A researcher in the LSU AgCenter School of Renewable Natural Resources, Liu’s Medicinal Plants Laboratory is now developing methods of increasing the solubility of various drugs and agrichemicals using natural solubilizers, which were discovered in medicinal plants.
One focus area is to develop a method for orally delivering the compound paclitaxel, which is formulated by the use of Cremophor and ethanol into the drug known as Taxol. This is a staple chemotherapeutic drug for treating ovarian and breast cancers in humans.
Paclitaxel is a potent and natural drug derived from Pacific yew trees. Its therapeutic potential has been held back by challenges that start at the central issue of poor solubility, Liu said.
The drug Taxol is currently administered intravenously, which requires patients to visit doctors’ offices for treatment, he said. Giving it to patients orally can minimize or do away such requirements.
“An IV goes directly into the blood” to deliver the drug, he said. “If we can find a way to effectively administer paclitaxel orally, the benefits include fewer physician visits, reduced anxiety, reduced cost and improved convenience for the patient.
“Taxol is, if not the most potent anti-cancer compound, then one of the most potent anti-cancer compounds,” Liu said.
A key problem with oral administration of Taxol is a protein called p-glycoprotein – also known as an efflux pump – that “pumps out” Taxol and blocks its absorption into the body.
“Our research goals are to overcome solubility issues and overcome the efflux pump enzyme,”
Liu said. Liu and colleague Peiying Yang, an assistant professor and oncology researcher at the University of Texas MD Anderson Cancer Center, are working on a two-year grant from the National Institutes of Health to study a technology they developed for converting Taxol for oral administration.
Using cell culture, Liu’s research has led to a four-fold improvement in moving paclitaxel into cells. At MD Anderson, researchers have shown the process has reduced tumors by 30 percent in tumor-bearing mice.
“That’s an encouragement,” Liu said. “But it’s still not where we want to go.” In cell culture, Liu wants to increase blood levels of paclitaxel from four times to 10 times. And in the mouse study, the researchers want a greater improvement in tumor reduction. “We want at least an 80 percent tumor reduction,” he said.
“We have seen promise, but we are not there yet,” Liu said. “We know what to do next.”
With the NIH grant funding ending this spring, Liu and his colleagues are looking for more funding from a new NIH proposal and from private sources.
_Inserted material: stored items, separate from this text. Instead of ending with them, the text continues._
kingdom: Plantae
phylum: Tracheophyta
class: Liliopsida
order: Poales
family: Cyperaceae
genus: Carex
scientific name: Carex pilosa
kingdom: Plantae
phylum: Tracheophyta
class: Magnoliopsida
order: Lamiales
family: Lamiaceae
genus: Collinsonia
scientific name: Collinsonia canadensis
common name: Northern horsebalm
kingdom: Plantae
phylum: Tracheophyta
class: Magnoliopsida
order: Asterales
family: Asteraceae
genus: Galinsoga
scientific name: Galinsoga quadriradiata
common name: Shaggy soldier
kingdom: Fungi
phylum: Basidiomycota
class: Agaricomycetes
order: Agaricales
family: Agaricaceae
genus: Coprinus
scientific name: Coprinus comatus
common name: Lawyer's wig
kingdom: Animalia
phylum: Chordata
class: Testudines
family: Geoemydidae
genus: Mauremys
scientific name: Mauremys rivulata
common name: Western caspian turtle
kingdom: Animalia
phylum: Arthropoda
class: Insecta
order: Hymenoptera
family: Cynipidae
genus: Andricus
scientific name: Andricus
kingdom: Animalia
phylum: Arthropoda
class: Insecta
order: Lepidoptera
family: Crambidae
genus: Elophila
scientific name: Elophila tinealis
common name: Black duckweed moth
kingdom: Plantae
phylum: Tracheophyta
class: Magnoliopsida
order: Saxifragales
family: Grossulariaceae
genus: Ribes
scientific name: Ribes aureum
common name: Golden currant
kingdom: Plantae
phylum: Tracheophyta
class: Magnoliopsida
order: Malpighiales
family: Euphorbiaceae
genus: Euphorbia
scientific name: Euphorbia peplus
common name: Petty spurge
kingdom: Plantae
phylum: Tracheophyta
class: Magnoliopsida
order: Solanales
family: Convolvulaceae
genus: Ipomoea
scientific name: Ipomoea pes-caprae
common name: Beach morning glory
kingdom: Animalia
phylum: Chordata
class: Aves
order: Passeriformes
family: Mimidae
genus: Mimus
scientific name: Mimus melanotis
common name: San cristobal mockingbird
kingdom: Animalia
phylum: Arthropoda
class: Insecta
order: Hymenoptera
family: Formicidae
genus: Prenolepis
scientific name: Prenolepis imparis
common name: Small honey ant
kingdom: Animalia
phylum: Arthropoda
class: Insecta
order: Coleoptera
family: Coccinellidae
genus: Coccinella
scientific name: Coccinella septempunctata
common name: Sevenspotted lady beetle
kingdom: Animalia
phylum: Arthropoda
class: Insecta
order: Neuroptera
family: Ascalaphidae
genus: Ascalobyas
“We hope to reach our goal of completing pre-clinical studies to pave the way to human clinical studies,” he said. “We are very encouraged by promising leads.”
The success of the paclitaxel project could support expansion to other promising chemotherapy regimens that perform poorly in the clinical stages or are prevented from entering the human studies because of unsolved poor solubility, he said.
Rick Bogren is a professor with LSU AgCenter Communications.
This article was published in the winter 2015 issue of Louisiana Agriculture Magazine.